- What you should do: Nothing outside the range below should be printed. Output exactly the lines from the line with "left elbow: (525, 1306)" to the line with "right elbow: (773, 1116)", both included.

- Bounding boxes with keypoints:
============

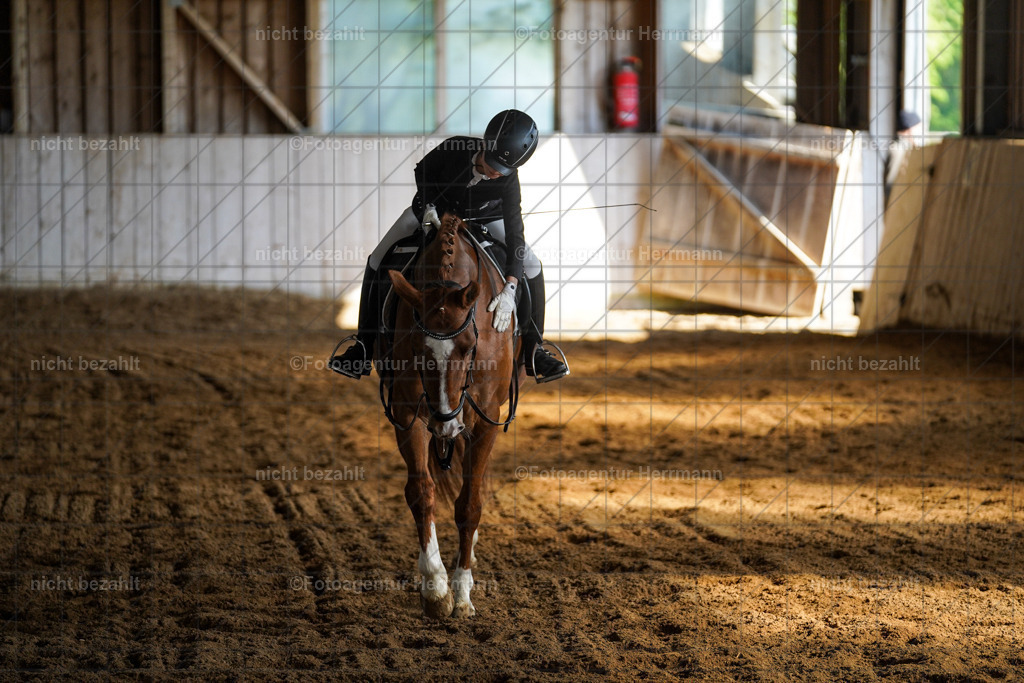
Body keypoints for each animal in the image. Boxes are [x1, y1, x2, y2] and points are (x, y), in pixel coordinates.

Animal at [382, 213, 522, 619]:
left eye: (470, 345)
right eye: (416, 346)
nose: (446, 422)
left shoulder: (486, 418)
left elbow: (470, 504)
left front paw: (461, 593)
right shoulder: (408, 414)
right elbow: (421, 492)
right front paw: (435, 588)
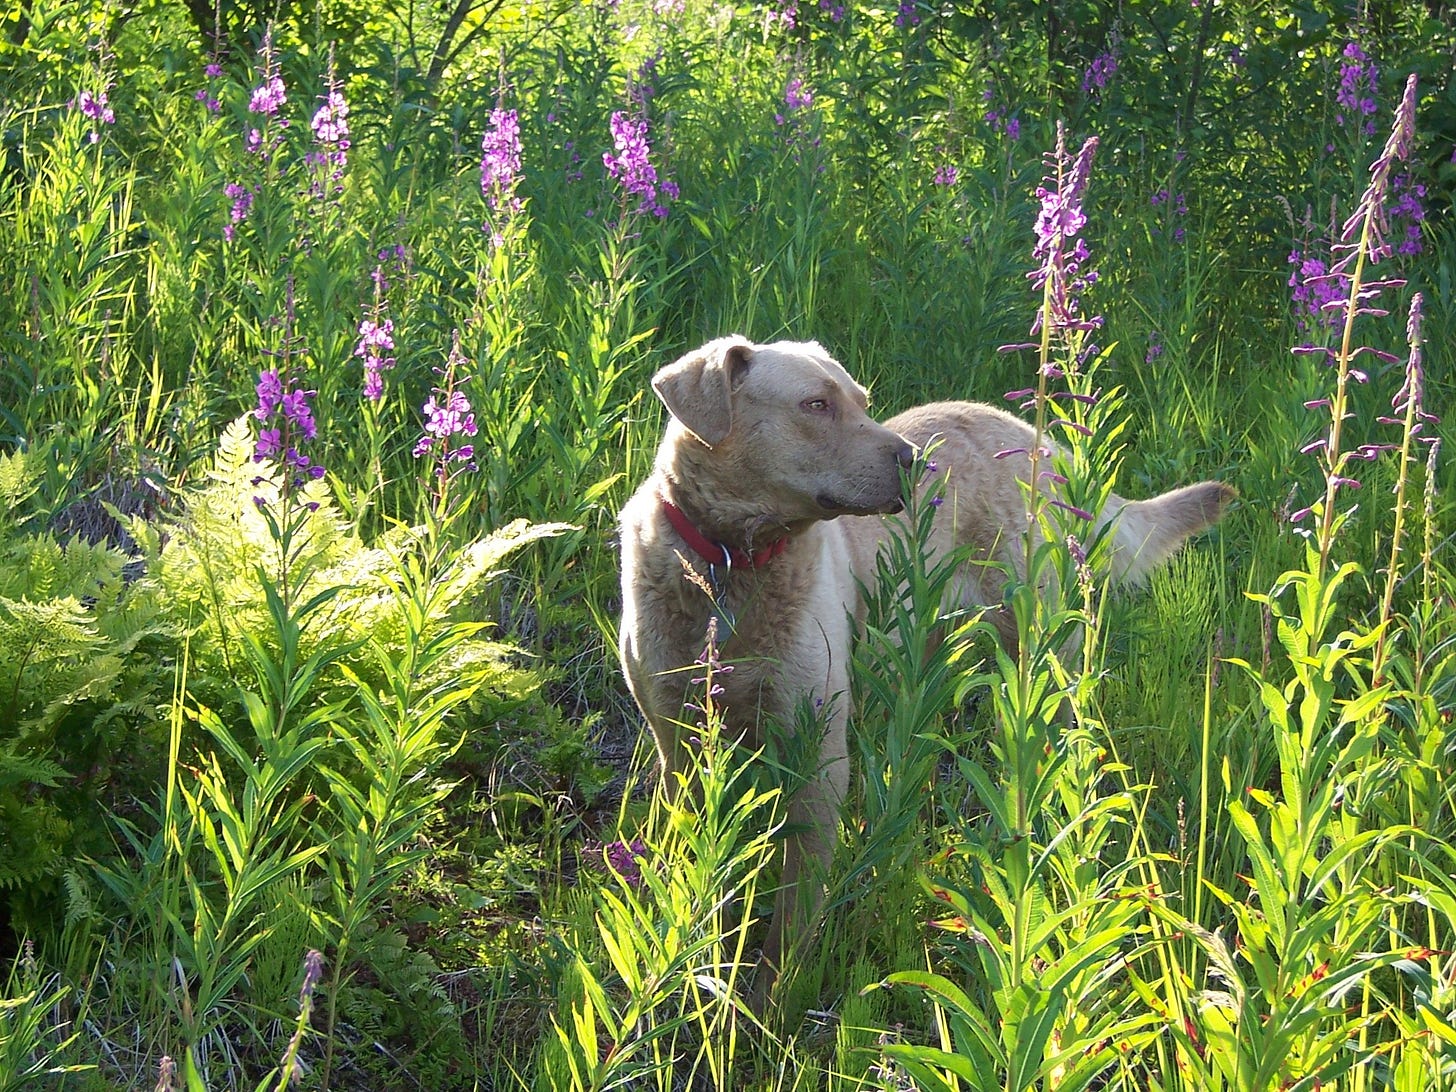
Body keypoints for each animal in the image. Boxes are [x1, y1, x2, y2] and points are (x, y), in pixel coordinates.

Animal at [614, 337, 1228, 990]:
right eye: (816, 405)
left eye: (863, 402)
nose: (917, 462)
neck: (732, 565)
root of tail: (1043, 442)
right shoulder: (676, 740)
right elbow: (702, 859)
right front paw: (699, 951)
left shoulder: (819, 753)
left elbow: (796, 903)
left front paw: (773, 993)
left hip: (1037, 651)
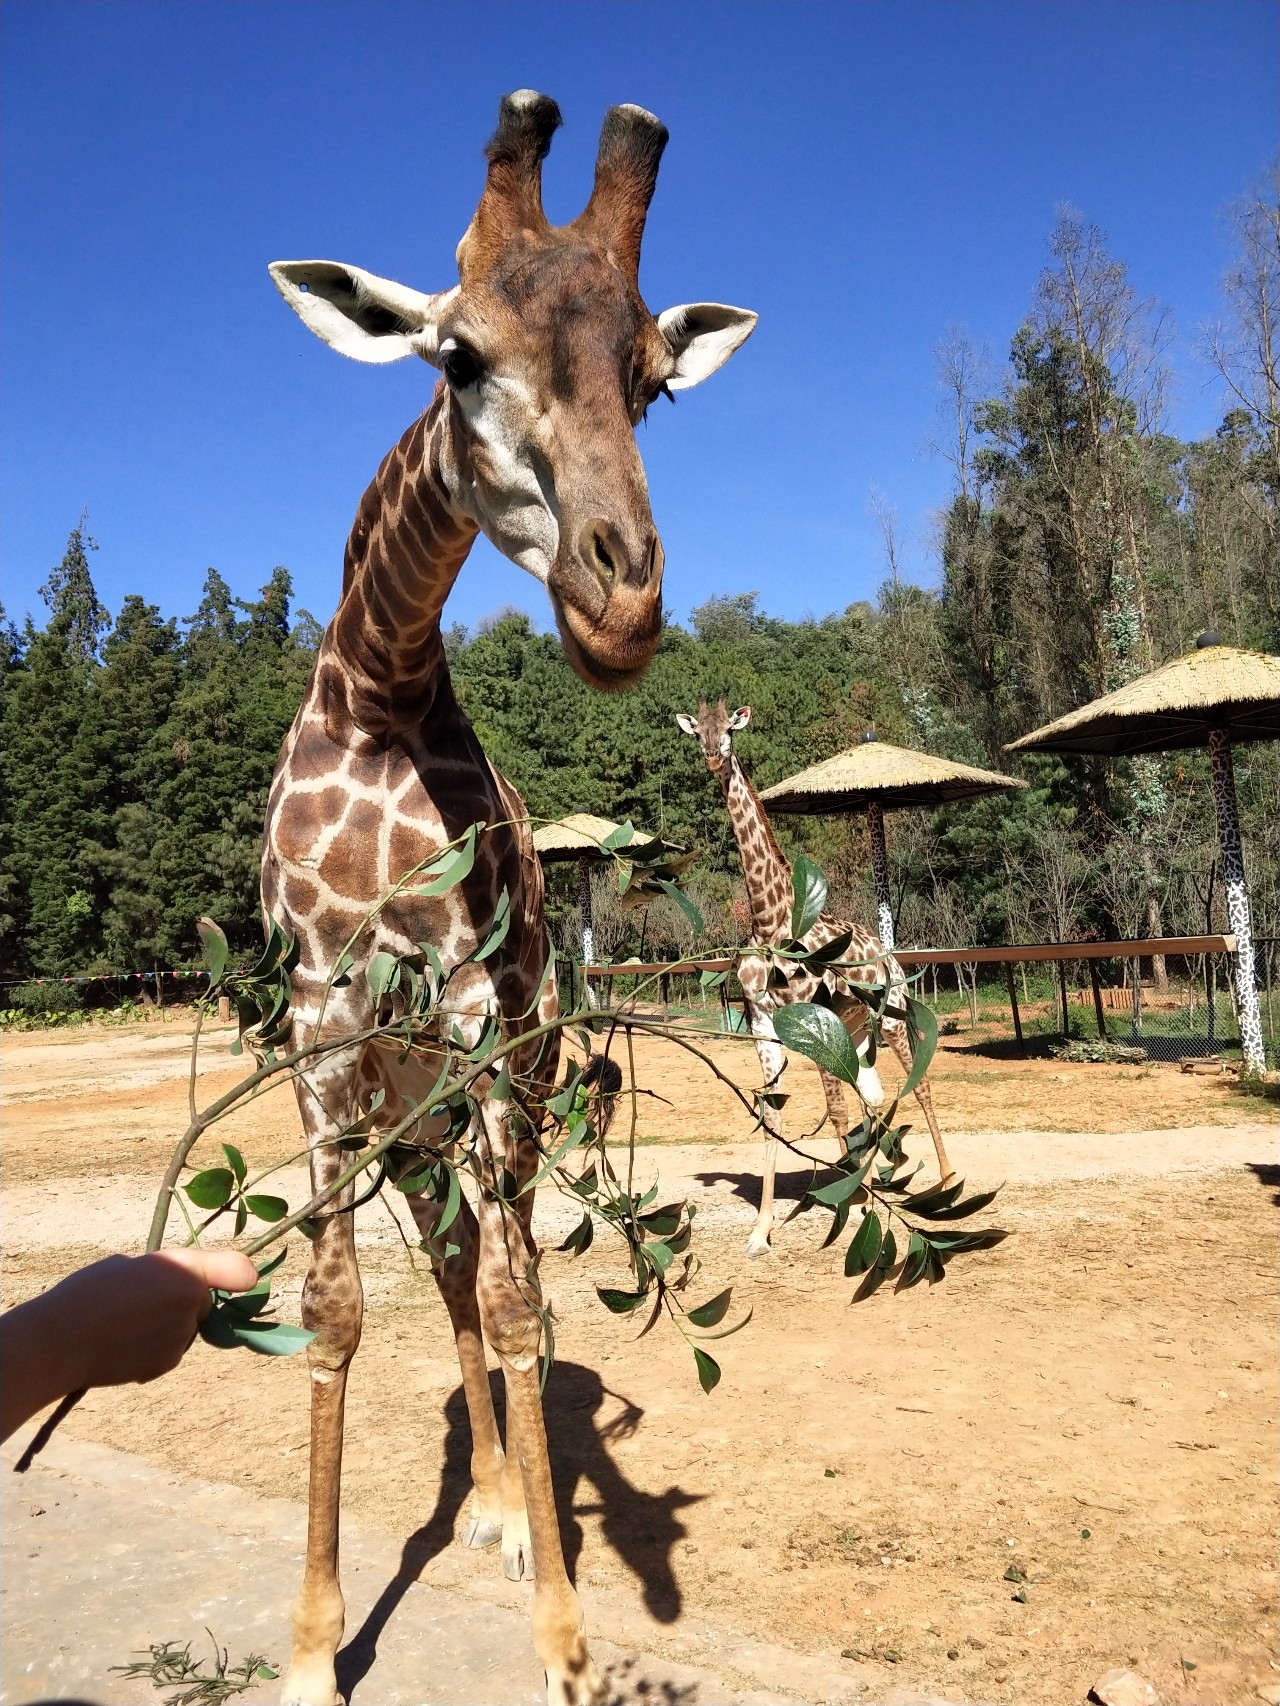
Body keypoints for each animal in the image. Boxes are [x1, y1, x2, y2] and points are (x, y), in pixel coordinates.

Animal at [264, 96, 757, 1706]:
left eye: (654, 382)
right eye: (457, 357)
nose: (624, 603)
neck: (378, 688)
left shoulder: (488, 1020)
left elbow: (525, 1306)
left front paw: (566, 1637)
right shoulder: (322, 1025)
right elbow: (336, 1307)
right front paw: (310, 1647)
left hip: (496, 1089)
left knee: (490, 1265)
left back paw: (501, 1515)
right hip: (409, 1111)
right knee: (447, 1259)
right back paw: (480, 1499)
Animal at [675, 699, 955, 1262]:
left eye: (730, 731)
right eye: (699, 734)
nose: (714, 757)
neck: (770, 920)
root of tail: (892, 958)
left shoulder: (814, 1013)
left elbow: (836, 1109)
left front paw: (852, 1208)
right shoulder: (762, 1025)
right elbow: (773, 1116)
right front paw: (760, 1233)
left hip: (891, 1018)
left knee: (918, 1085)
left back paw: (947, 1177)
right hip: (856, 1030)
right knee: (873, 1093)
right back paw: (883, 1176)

============

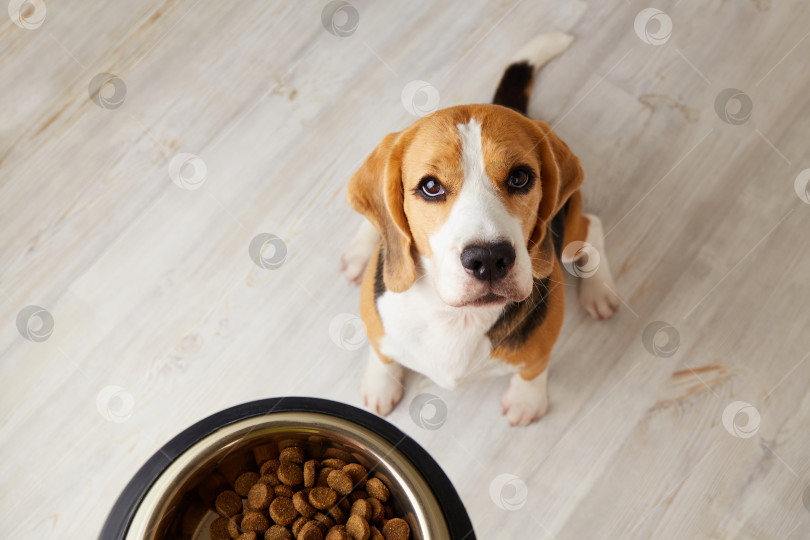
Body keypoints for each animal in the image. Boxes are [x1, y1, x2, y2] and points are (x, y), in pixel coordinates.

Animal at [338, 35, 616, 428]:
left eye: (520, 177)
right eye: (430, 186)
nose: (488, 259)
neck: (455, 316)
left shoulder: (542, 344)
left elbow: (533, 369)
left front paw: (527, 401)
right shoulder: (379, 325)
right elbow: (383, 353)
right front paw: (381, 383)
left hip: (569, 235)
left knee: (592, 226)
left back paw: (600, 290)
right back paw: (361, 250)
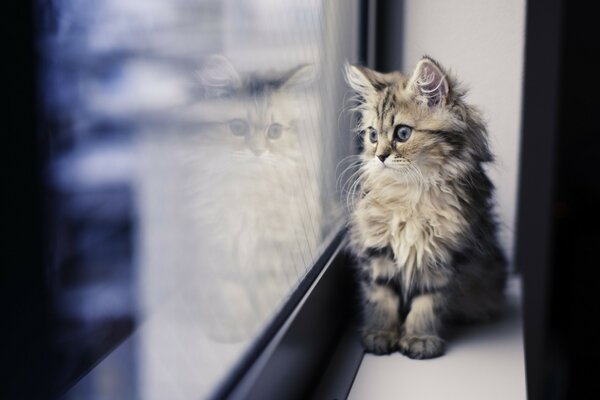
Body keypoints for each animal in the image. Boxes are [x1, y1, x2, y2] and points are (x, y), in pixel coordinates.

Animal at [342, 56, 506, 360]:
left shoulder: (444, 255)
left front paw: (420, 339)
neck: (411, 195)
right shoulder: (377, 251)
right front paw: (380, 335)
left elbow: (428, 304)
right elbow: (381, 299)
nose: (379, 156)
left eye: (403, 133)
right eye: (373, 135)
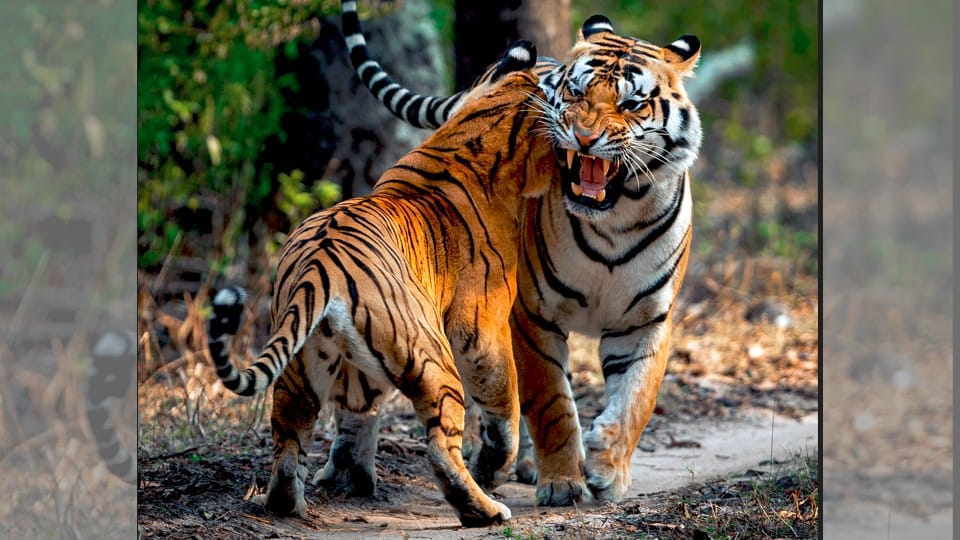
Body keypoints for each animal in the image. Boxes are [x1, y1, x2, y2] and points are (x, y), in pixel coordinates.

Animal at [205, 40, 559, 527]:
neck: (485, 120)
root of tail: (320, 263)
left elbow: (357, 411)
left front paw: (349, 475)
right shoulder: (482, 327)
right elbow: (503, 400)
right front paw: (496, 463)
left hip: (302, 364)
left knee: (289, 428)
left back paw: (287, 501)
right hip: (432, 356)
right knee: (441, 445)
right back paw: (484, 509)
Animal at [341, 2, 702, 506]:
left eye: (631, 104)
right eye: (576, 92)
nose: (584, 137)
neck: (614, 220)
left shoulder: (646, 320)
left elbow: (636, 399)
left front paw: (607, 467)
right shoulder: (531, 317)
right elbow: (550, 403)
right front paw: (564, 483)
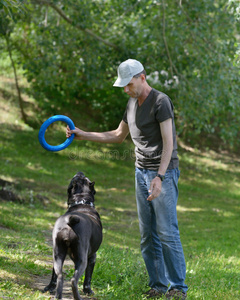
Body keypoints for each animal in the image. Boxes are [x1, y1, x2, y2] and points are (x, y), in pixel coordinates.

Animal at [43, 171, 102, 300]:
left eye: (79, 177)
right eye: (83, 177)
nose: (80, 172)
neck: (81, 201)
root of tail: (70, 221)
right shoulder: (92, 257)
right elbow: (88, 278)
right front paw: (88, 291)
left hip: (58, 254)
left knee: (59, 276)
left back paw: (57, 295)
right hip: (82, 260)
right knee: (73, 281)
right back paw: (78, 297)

============

- Solution for this exercise:
left elbow: (525, 1306)
left front paw: (566, 1637)
right shoulder: (322, 1025)
right elbow: (336, 1307)
right front paw: (310, 1647)
left hip: (496, 1089)
left knee: (490, 1265)
left back paw: (501, 1515)
right hip: (409, 1111)
right knee: (447, 1259)
right back paw: (480, 1499)
Animal at [675, 699, 955, 1262]:
left eye: (730, 731)
right eye: (699, 734)
nose: (714, 757)
neck: (770, 920)
root of tail: (892, 958)
left shoulder: (814, 1013)
left elbow: (836, 1109)
left front paw: (852, 1208)
right shoulder: (762, 1025)
right elbow: (773, 1116)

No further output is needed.